第48話 天ヶ崎舞羽と朝ヶ谷ゆう 2


 ほどなくして舞羽が部屋を訪れた。彼女の部屋は一つ離れた408であるらしい。制服からいつものダボダボスタイルに着替えて、聞けばもうシャワーを終えたらしい。私は清潔なのだ! と、部屋に入るなりベッドに寝転がって早くも自分の部屋のように扱っている。


 僕がシャワーを浴びて出てくると、舞羽はお菓子の袋を開けて食べ始めたところだった。


「今日ってすっごいドラマチックだったね」


「……そうだな。色々ありすぎた」


「あはは、ゆうは特にだろうね」


 舞羽は朗らかに笑っているが、僕はまともに見ることができなかった。浮気を摘発される男の心境とはこういうものなのだろう。心臓がバクバクと音を立て、背中に脂汗をかく。世界の終わりが近づいているような心地だった。


 舞羽が「はい」と言ってポテトチップスの袋を僕の方に差し出した。僕は、食べづらいだろうと思ってそれをパーティ開きにするが手をつけられない。


「ごめん。本当は舞羽が知る前に僕の口から言うべきだったんだ」


「何を?」


 舞羽はお菓子をぱりぱり食べながら聞いた。緊張感が無いように見えてその目は笑っていないように見える。
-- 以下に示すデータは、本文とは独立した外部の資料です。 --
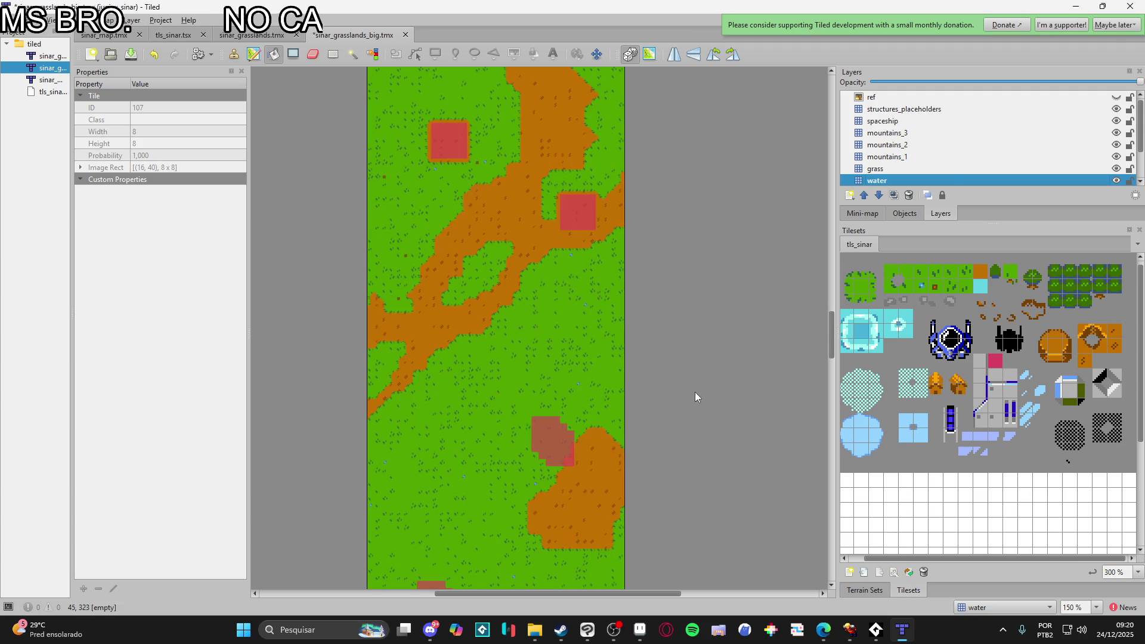
left_click(1116, 98)
left_click(1116, 98)
left_click(1116, 98)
「お前が引っ越してからの二週間、僕は藤宮と恋をしていた。告白のようなこともされた。付き合ってはいないが、舞羽が気分を悪くするには充分だと思う。何も言い訳ができない。舞羽………ごめんなさい」


 僕はそう言って頭を下げた。あとは、煮るなり焼くなり好きにすればいいと思った。舞羽が嫌いになったと言うのなら僕は受け入れるしかない。僕がやった事はそれだけ重い事なのだ。簡単に許してはもらえないだろう。


「ふぅん………」


「……………………」


 舞羽は何か思案しているようだった。僕の男としての真贋しんがんを見極めているのだろうか。こんな軟派な男と恋をしても良いのか。それを考えているように思われて、僕は心臓が痛くなった。


 だけど、これで諦めるつもりは無かった。ここで引き下がっていてはこの気持ちが薄情だったという事になる。それだけは嫌だ。嫌われたのならもう一度好きになってもらう。過ちを償う真の方法は行動で示すしかない。その覚悟をしたうえで僕はここへ来た。


「でも、ゆうはこっちに来たよね。なんで? 藤宮さんも良い人だと思うけどなぁ」


「いや、僕はお前がいないとダメなんだ。心底お前の事が好きなのだと痛感したんだ」


「それなのに藤宮さんと恋をした」


「………そうだ」


「そっかそっか。………………ねぇ、顔をあげて?」


 舞羽は寄り添うような口調で言った。話の流れが不穏であるだけにそれが嵐の前の静けさであるように思われて怖かった、でも、僕はビクビクしてはならない。ビンタをされるなら、それを受け入れなければならない。


 僕は覚悟を決めて顔をあげた。


 ところが、


「んぐ――――――!?」


 僕を襲ったのは平手では無かった。


 僕は驚いて目を見開く。僕の眼前にあったのは目を閉じた舞羽の顔だった。手は両頬に添えられて、僕の唇は柔らかい物に触れている。


 暖かい。とても暖かくて甘い味がした。


「………んっ」


 何をされているのか分からなかった。怒られるのが一番理解しやすい。許してもらえるなら嬉しい。だけど、まさか、


「ん…………んぅ………ぷはっ あはは、なんだか塩の味がしたね!」


「舞羽………何を? というか、なんで?」


 なんで、キスをした?


 僕は信じられなかった。


 舞羽に怒られるものと思っていた。拒絶されると思っていた。それがまさか口づけが返ってくるなんて、夢にも思わなかった。


 僕が驚きに硬直していると、舞羽は照れくさそうに俯いて、こう言った。


「ゆうが、馬鹿だから。馬鹿で可愛いから」


「ば、馬鹿……?」


 舞羽はなんだか喜んでいるように見えた。あんな話を聞いた後なのに、むしろ嬉しそうにしているのはなぜだ。僕には理解ができない。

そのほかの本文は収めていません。